Research Fellow at LSE
Areas of expertise
International Development
Global Political Economy
Property Rights
Natural Resource Management
Global China, Global South, Africa
My doctoral project concerns property institutions in Africa and their economic effects on Chinese agricultural investment. The project builds on a total of 6 months of fieldwork in Tanzania and Zambia, and 138 qualitative interviews. It is an original documentation of Chinese investors in African agriculture that offers an updated analytical look at African state capacity in governing foreign investment in the land domain.
Publications from the results:
Yang, Y. (2024) Property Institutions and State Capacity: A Comparative Analysis of Chinese Agricultural Projects in Zambia. Journal of Development Studies.
This paper focuses on the role of African property institutions and proposes a land tenure regime (LTR) theory as the mechanism through which foreign agricultural projects and African state capacity interact. By process-tracing three Chinese agricultural projects in Zambia as typical cases, I show that Zambian state structures investment strategies of Chinese investors through different configurations of rule of land access, transfer and control in each LTR. Furthermore, Zambian state capacity in enforcing contract and projecting infrastructural power can be reinforced or tested through investing Chinese agricultural projects in different LTRs.
Yang, Y. Under review. Varieties of Chinese capital in African agriculture: An embedded improvisation analysis.
This paper reconceptualizes varieties of globalized Chinese capital and develop a theoretical framework that enables nuanced analysis of the agency of Chinese overseas commercial actors in the structural context of Chinese state capitalism, while paying close attention to the institutional parameters set by the host state and contextual contingencies.
Yang, Y. Submitted.
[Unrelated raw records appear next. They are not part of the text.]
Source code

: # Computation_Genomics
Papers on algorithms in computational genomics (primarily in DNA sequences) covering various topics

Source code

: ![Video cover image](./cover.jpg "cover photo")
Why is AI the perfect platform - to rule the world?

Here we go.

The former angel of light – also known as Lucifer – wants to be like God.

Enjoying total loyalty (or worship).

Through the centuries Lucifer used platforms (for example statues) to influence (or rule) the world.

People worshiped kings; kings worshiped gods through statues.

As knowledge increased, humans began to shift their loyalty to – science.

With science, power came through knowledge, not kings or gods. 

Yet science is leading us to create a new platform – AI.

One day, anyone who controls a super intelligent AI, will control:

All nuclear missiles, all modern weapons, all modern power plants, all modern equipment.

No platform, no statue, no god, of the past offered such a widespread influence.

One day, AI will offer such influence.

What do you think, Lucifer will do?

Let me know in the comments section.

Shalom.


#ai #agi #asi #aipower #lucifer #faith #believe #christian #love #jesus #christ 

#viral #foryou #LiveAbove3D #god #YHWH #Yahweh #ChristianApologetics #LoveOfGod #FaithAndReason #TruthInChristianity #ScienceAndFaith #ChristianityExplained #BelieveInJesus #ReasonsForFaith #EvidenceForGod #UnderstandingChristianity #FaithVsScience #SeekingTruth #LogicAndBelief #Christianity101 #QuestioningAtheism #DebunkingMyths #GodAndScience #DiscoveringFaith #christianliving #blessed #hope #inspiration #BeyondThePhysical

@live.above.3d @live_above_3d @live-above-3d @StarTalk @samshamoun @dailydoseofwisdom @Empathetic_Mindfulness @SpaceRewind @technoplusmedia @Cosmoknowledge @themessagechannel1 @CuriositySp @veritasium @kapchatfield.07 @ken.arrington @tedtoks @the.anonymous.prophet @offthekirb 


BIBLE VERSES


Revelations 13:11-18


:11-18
Politics of rural land acquisition in Africa: The evidence from Chinese agricultural investments in Tanzania and Zambia.
This paper contributes to a recent literature that emphasize the important role of domestic institutions in shaping foreign land investment by systematically analyzing how subnational land tenure regimes shape the locational choices of Chinese agricultural investments. The findings reveal nuances in land politics in the process of rural land acquisitions in Africa, which put the land grabs and dispossession narrative in question.
More work in progress:
Yang, Y & Dieterle, C. Land institutions and state strategies in Africa.
Yang, Y, Dieterle, & Zhou, H. Negotiable foreign capitals in Africa: Exploring the responsiveness of Chinese state capital and global private capital in large-scale land acquisitions in Africa.
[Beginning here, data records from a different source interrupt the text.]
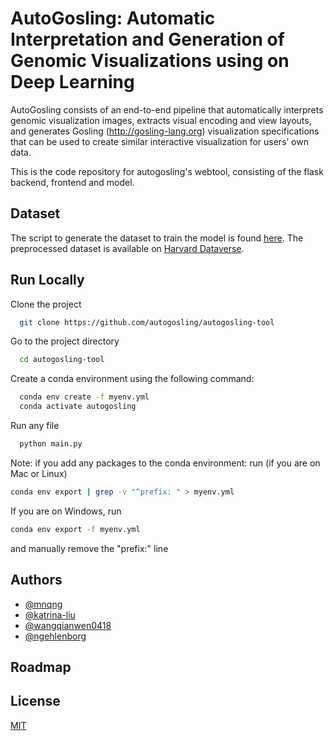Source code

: # AutoGosling: Automatic Interpretation and Generation of Genomic Visualizations using on Deep Learning

AutoGosling consists of an end-to-end pipeline that automatically interprets genomic visualization images, extracts visual encoding and view layouts, and generates Gosling (http://gosling-lang.org) visualization specifications that can be used to create similar interactive visualization for users’ own data.

This is the code repository for autogosling's webtool, consisting of the flask backend, frontend and model.

## Dataset

The script to generate the dataset to train the model is found [here](https://github.com/wangqianwen0418/gosling-boxes). The preprocessed dataset is available on [Harvard Dataverse](https://dataverse.harvard.edu/).

## Run Locally

Clone the project

```bash
  git clone https://github.com/autogosling/autogosling-tool
```

Go to the project directory

```bash
  cd autogosling-tool
```

Create a conda environment using the following command:

```bash
  conda env create -f myenv.yml
  conda activate autogosling
```

Run any file

```bash
  python main.py
```

Note: if you add any packages to the conda environment: run (if you are on Mac or Linux)
```bash
conda env export | grep -v "^prefix: " > myenv.yml
```
If you are on Windows, run 
```bash
conda env export -f myenv.yml
```
and manually remove the "prefix:" line

## Authors

- [@mnqng](https://www.github.com/mnqng)
- [@katrina-liu](https://github.com/katrina-liu)
- [@wangqianwen0418](https://github.com/wangqianwen0418)
- [@ngehlenborg](https://github.com/ngehlenborg)

## Roadmap


## License

[MIT](https://choosealicense.com/licenses/mit/)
Yang, Y. Land politics and social integration: The belonging of Chinese immigrant farmers in Africa.
Media outputs:
I talked about Chinese agricultural investment in Africa in the ODI Think Change podcast episode 25: "Africa-China – where is the relationship heading?". Listen here or wherever you get your podcasts!
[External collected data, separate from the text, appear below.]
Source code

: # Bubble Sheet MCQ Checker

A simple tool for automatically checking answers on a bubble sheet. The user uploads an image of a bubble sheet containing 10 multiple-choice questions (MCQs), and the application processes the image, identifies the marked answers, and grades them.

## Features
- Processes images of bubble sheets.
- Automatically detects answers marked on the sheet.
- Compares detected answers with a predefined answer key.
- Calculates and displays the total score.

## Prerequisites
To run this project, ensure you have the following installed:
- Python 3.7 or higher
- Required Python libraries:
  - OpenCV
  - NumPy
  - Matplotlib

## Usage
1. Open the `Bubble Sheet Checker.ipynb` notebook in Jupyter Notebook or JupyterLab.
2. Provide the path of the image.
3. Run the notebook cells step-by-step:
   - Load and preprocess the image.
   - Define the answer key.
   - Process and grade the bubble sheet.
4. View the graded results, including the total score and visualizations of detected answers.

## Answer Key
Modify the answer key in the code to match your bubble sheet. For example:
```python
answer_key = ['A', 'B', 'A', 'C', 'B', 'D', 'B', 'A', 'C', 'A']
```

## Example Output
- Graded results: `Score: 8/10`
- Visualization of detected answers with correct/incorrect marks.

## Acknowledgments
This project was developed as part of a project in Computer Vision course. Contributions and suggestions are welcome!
Baxter, T. & Yang, Y. (2024) African governments are shaping the future of the China-Africa relations. Africa@LSE, Blogpost, November 2024.
I entered 2021 3MT@ international competition and my video was the winning contribution at the LSE. Please find the 3-minute video I submitted here.
This project aims to deepen our understanding of the political and social consequences of infrastructural corridors, especially on citizenship reconfigurations via claims to land rights and a place in national development visions. Using a comparative case study approach, this interdisciplinary study will develop and test a theory linking political economy of land rights in infrastructure development and patterns of citizenship forms. The findings will contribute to contemporary debates on African politics and spatial inequality in the context of infrastructure rush.
This project emerged against a new wave of resource scrambles, great power rivalries, and rapid technological change in the renewable energy sector. I won an LSE seed fund to develop its grant proposal for external funding. It compares the politics of critical raw materials (CRMs) governance in Indonesia, Zambia, and Chile against the background of growing competition between Chinese and Western firms in the race for renewable energy transitions. This project conceptualizes critical raw materials and land frontier as a global value chain and investigates the state-firm struggles over surplus values at points of production in the CRM value chain.
In developing this project, I am co-authoring two papers with Dr. Yunxiong Li:
Renewable energy technology and the emergence of geopolitical trade blocs: The search for critical raw materials and international relations.
Varieties of Chinese capital and the production of critical raw materials: The element of materiality and criticality.